KARACHI – Pakistan’s automotive industry has witnessed rise in localization rate for cars and light commercial vehicles (LCVs) to 55 per cent by 2024.
Gradual increase in localization in the industry, which is contributing 2.8pc to the nation’s GDP, has increased reliance on imports.
This emerged in a meeting of Ali Asghar Jamali, Chief Executive Officer, Indus Motor Company, with Abdul Waheed Khan, Director General (DG), Pakistan Automotive Manufacturers Association (PAMA).
Abdul Waheed stated that since localization initiatives began in the 1990s in Pakistan, this shift has not only injected around $5 billion into the economy and has also created approximately 2.5 million jobs.
Despite these achievements, challenges remain, particularly in the absence of primary industries like steel and chemicals. With the right policies and investments, he said localization can propel Pakistan towards becoming a major automotive hub in the region.
Ali Asghar Jamali said that the establishment of over 300 local vendors has led to continued investments by Original Equipment Manufacturers (OEMs) and vendors in Pakistan, fostering the growth of allied industries such as lean manufacturing and just-in-time logistics. These advancements have not only enhanced production efficiency but also contributed to a skilled workforce that is now sought after in international markets, particularly the Middle East, leading to increased remittances.
He said that the introduction of the first auto policy in 2007 provided incentives for domestic production, encouraging supply chain development and technology transfers.
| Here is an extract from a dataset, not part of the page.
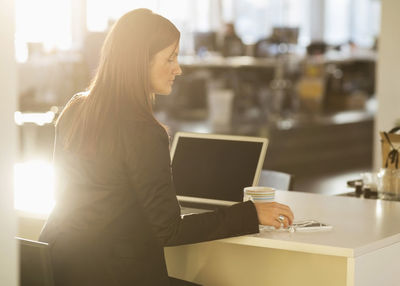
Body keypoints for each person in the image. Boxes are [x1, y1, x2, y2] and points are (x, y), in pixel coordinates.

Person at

As a result, the industry has progressively increased the local production of parts, with significant improvements in manufacturing capabilities.
He said that the success of localization can be witnessed in vehicle’s pricing. In 1993, most popular sedan with 20pc localization cost $20,185 to customers, while in 2024, with localization reaching 64pc, the price had been reduced to $15,996 (excluding foreign exchange fluctuations). This demonstrates how local production can effectively control costs and benefit consumers.
Despite these advancements, several challenges hinder the complete localization of Pakistan’s automotive industry. DG PAMA said that one of the biggest obstacles is the lack of raw material production within the country. Essential materials such as steel, plastic, rubber, aluminum, and glass components must be imported, increasing production costs and dependency on foreign suppliers.
He also mentioned that another major challenge is the high customs duty on Completely Knocked Down (CKD) units. In Pakistan, duties range from 32pc to 46pc for existing players, whereas in India, a market with over four million vehicles, the duty is flat 15pc. This disparity makes it difficult for Pakistani manufacturers to compete in both domestic and international markets.